Dopo la forte accelerazione registrata nel 2024 (con una variazione annua nominale nel primo trimestre 2024 a +7,2% e al +4,1% nel primo trimestre 2025), la crescita dei prezzi continua a rallentare.
A livello territoriale, IVASS rileva che la metà delle province registra premi medi superiori ai 395 euro e nelle province più costose (il 25% delle province più care) si superano anche i 427 euro. A livello provinciale le variazioni annue del prezzo medio sono positive, gli aumenti piùalti si registrano a Roma (+5,4%), Milano (+5,6%) e a Vercelli (+5,8%). Il differenziale tra Napoli e Aosta è pari a 257 euro, in riduzione rispetto al primo trimestre 2025 (differenziale pari a 262 euro).
IVASS fornisce anche i dati della diffusione della scatola nera: nel primo trimestre 2026 cala di un punto, al 16% la percentuale dei contratti che include la scatola nera.
I contratti basati su scatola nera sono maggiormente presenti nel meridione (in particolare, a Caserta e Napoli con un tasso di penetrazione pari al 54,6% e al 44%). La presenza della scatola nera diminuisce in tutte le province (ad eccezione di Siracusa): a Vibo Valentia e Crotone nell’ultimo anno i contratti r.c. auto con scatola nera diminuiscono rispettivamente del 3,1% e del 3,7%.
Il 90,7% dei contratti prevede l’applicazione di uno sconto (che include componente commerciale per il 67% e tecnica). Mediamente, si tratta di uno sconto pari a 209 euro, corrispondente al 38,4% del premio di tariffa. Nell’ultimo anno la percentuale di sconto applicata è diminuita di circa 2 punti percentuali.
Le variazioni nominali annue dei premi RCA per le singole imprese variano tra-6% e +15%, riflettendo strategie commerciali differenziate, anche in base alle caratteristiche della clientela (anagrafiche, geografiche, tipologia veicolo, ecc.).
Infine, per quanto riguarda le due ruote, il prezzo medio rilevato nel trimestre dall’Authority sale a 335 euro per i motocicli e a 220 euro per i ciclomotori, con incrementi annui rispettivamente del 7,8 e 7,1%.

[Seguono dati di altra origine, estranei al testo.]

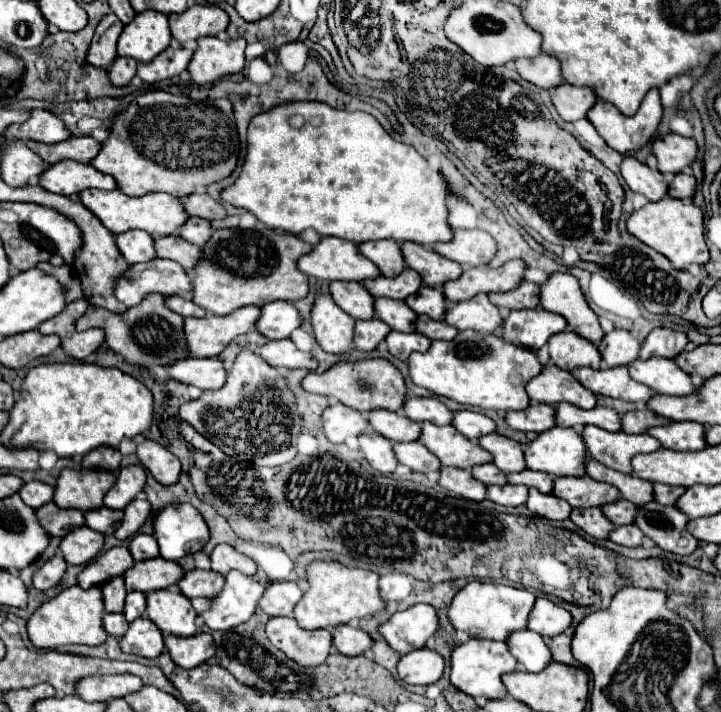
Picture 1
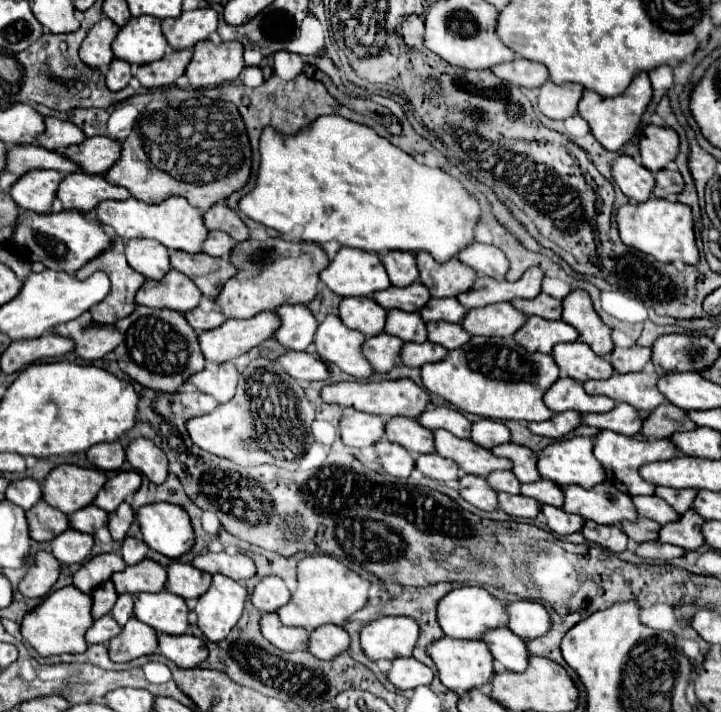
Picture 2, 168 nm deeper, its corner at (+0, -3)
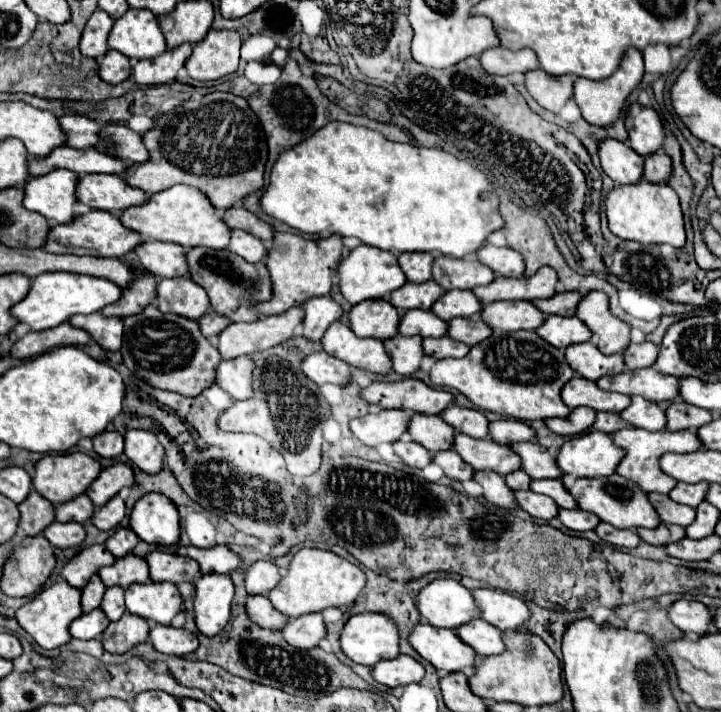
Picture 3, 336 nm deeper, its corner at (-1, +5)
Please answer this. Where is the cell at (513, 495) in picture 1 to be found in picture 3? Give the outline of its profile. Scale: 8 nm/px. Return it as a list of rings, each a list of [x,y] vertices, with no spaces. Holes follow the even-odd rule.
[[[520,490],[516,492],[516,500],[522,510],[526,510],[532,518],[540,520],[552,520],[558,516],[558,504],[542,494],[536,494],[532,490]]]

Il 72,8% degli assicurati con ciclomotori e il 75% dei motocicli è assegnato alla prima classe bonus-malus (CU).
A livello territoriale, considerando entrambe le categorie, in circa metà delle province i prezzi medi sono inferiori a 277 euro. Le province con i prezzi più elevati sono prevalentemente nel Sud e in Sicilia; nel resto del Paese risultano più onerose le province di Roma, Latina, Firenze, Prato e Genova.
Per i ciclomotori, nelle province del Sud i prezzi sono mediamente più elevati (507 euro a Napoli e 420 euro a Caserta). Per i motocicli, il premio medio raggiunge i 608 euro a Napoli. Le variazioni annuali del prezzo medio registrano incrementi compresi tra il +1,9% (Campobasso) e il +20,2% (Crotone). Gli aumenti più marcati (oltre il 13%) si registrano in Abruzzo, Campania e Calabria (Cosenza, Crotone, Avellino, L’Aquila e Pescara) e, al Nord, nella provincia di Lodi.
Nelle città metropolitane il prezzo medio pagato è più elevato rispetto ai piccoli centri. L’eterogeneità dei prezzi tra i piccoli centri e le città metropolitane è maggiore per i ciclomotori (203 euro contro 308 delle città metropolitane) rispetto ai motocicli (311 contro 391 delle città metropolitane).